Emerging markets offer considerable rewards for investors, with growth potential that can easily outstrip that of investing in developed markets. However, these increased returns do not come without their own risks. Many emerging markets are beset by a range of problems, from a lack of transparency to corruption, unstable political and security environments, and opaque regulatory and legal systems. This makes it imperative that investors weigh the risk/reward trade-off prior to investing.
One way to take advantage of this growth potential while reducing risk is to invest in companies with considerable emerging markets exposure that are domiciled in a stable and low-risk jurisdiction like Canada. This is because the regulatory regimes surrounding listed companies make their operations more transparent and allow for significantly more disclosure.
Among emerging markets, those shaping up with some of the strongest growth potential are located close to home in Latin America. While the region’s largest economy, Brazil, may have come off the boil, Peru, Colombia, and Chile offer solid growth prospects. All three are set to see their economies grow by 5% this year and in 2015, which is more than double the 2% forecast for Canada.
This top five bank’s investment in Latin America is a key element of its growth strategy
For some time now I have been a huge fan of the Bank of Nova Scotia (TSX: BNS)(NYSE: BNS) and its bold growth strategy, which is focused on expanding into emerging markets, particularly Latin America. This strategy has been carefully executed by the bank, with a focus on managing risk while ensuring there is a solid payoff for the bank and its investors.
Recent moves, which have seen the bank’s appetite for risk grow through a greater exposure to unsecured consumer lending and emerging markets, have concerned some analysts. This saw Moody’s downgrade its outlook for its financial strength to negative. However, the strategy is set to deliver solid returns for the bank, especially with its latest acquisition of a controlling interest in the financial services business of Chile’s largest retailer, Cencosud.
As investment in the region is bedded down, I would expect to see it generate considerable earnings growth for the bank, which would translate into further dividend hikes to reward investors. It also diversifies the bank’s revenue streams away from North American markets, reducing the impact any economic downturn in the region could have on it.
Colombia’s largest independent oil producer offers considerable potential
Canadian domiciled and listed oil explorer and producer Pacific Rubiales (TSX: PRE) is Colombia’s largest independent producer of oil, producing around 149,000 barrels of crude daily.

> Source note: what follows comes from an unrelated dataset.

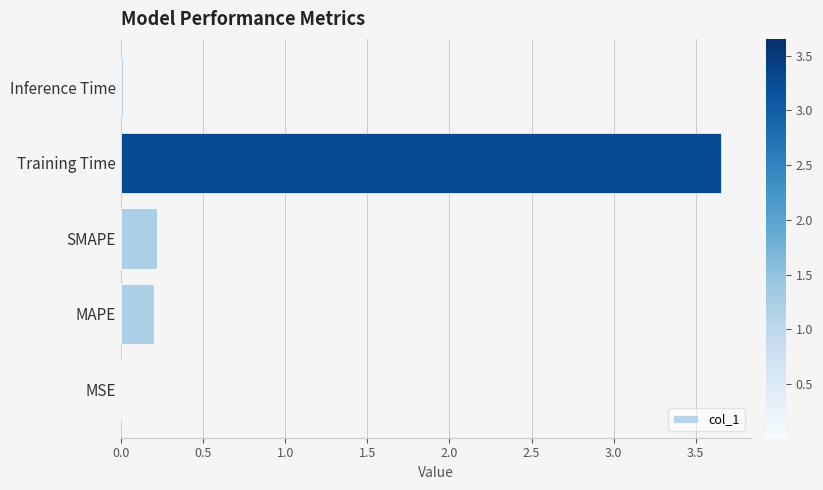

What is the sum of all values?

4.1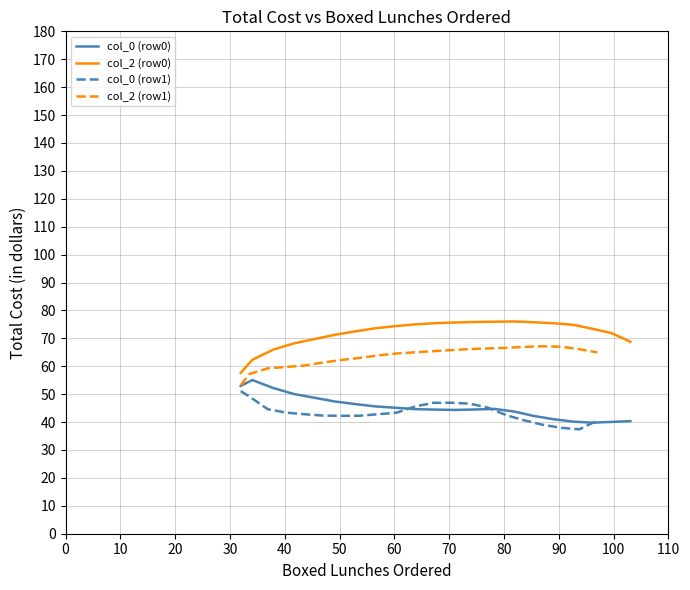

What is the lowest value of the col_0 (row1) series?

37.4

The company has also amassed considerable oil reserves in Colombia and Peru, along with diversified exploration interests in those countries and Brazil.
This gives it a geographically diversified asset base and interests in some of the most exciting energy plays in the region. It has an enviable track record, with oil reserves growing with a compound annual growth rate of 20%, and an exceptional drilling success rate of 50%. In first quarter of 2014 alone, Pacific Rubiales made two new oil discoveries in Colombia’s Llanos Basin.
It also generates a significantly higher margin per barrel of crude, which for the first quarter of 2014 was $63.80 per barrel, well above the industry average for oil producers in North America of around $42 per barrel. This figure highlights the solid profit margins Pacific Rubiales is able to generate.
Both companies offer investors the opportunity to diversify their portfolio by obtaining significant exposure to increased growth prospects in Latin America while still providing the stability associated with investing in Canadian listed and domiciled companies.